A previous attempt at a similar well design did not reach the objective. An independent review of this well's performance was used as a starting point to design an improved drilling program for the second well.

This included the following:

  • Closer liaison and collaboration was encouraged between the operator and the service providers.

  • Improvements were planned for the second well to eliminate or reduce the severity of hole problems that occurred in the previous well.

  • Written procedures were established to ensure that hole quality was maintained throughout the drilling phase.

  • Technologies that could assist in improving drilling performance were identified, evaluated, and used.

As a result of these initiatives, the second well was considerably more successful than the 1st.

To compare and contrast the results of both wells as an indicator of improvement:

  • The 1st well achieved only 37% of the objective. The 2nd well achieved 170% of the objective.

  • The 1st well exposed 589m of lateral wellbore. The 2nd well exposed 1014m of lateral wellbore

  • The 1st well required 38 days of drilling. The 2nd well was drilled in 11, despite being twice as long

  • The lateral in 1st well required 7 bits. The lateral in the 2nd well was drilled with 1 bit, again despite being twice as long

  • The 1st well observed 485 hours of NPT. The 2nd well was drilled with ZERO NPT.

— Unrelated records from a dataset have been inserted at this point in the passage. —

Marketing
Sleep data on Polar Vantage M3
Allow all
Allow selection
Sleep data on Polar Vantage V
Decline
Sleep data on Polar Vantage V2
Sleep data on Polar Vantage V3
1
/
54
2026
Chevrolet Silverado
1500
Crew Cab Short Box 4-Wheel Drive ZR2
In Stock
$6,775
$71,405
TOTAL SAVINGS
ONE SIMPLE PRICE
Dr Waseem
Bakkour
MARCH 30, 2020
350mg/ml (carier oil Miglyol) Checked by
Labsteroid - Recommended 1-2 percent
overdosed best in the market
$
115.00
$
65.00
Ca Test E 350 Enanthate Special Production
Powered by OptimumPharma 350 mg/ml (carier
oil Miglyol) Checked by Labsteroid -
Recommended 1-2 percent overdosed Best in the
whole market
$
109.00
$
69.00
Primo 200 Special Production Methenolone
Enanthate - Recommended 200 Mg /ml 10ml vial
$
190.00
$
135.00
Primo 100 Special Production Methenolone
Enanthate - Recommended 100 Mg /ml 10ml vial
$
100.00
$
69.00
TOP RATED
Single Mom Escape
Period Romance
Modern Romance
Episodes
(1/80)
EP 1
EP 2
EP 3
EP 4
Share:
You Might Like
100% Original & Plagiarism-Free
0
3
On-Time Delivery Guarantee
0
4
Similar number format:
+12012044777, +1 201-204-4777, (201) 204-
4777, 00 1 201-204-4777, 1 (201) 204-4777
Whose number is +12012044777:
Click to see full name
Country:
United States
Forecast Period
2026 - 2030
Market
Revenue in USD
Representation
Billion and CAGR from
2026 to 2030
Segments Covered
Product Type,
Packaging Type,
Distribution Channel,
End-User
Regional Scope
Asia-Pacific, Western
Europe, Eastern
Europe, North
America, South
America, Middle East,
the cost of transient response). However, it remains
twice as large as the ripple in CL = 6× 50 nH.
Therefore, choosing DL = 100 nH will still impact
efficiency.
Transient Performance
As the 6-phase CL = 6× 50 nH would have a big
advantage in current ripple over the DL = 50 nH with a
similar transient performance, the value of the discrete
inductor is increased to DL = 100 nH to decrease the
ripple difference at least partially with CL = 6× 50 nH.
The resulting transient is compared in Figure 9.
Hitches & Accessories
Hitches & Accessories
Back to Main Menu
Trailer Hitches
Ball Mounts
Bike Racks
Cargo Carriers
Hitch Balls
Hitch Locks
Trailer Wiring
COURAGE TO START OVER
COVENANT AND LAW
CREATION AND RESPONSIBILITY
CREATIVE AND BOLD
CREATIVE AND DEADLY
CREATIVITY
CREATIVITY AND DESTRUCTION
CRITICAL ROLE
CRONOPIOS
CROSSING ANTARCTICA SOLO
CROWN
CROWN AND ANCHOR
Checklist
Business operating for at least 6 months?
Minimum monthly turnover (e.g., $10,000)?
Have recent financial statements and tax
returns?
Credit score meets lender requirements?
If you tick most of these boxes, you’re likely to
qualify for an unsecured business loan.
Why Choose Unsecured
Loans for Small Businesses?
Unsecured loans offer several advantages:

The technologies and improved procedures used in the second well facilitated its success and these initiatives will be refined for future similar wells. The major contributors to difference between these two wells are:

  • Improved drilling fluid including the use of mud lubricant

  • The use of drillstring torque-reducing subs improved bottomhole assembly (BHA) performance and reduced wear on downhole equipment.

  • A new bit designed to match the rotary steerable system (RSS) tool and formation drilled the entire extended lateral and could have achieved even more.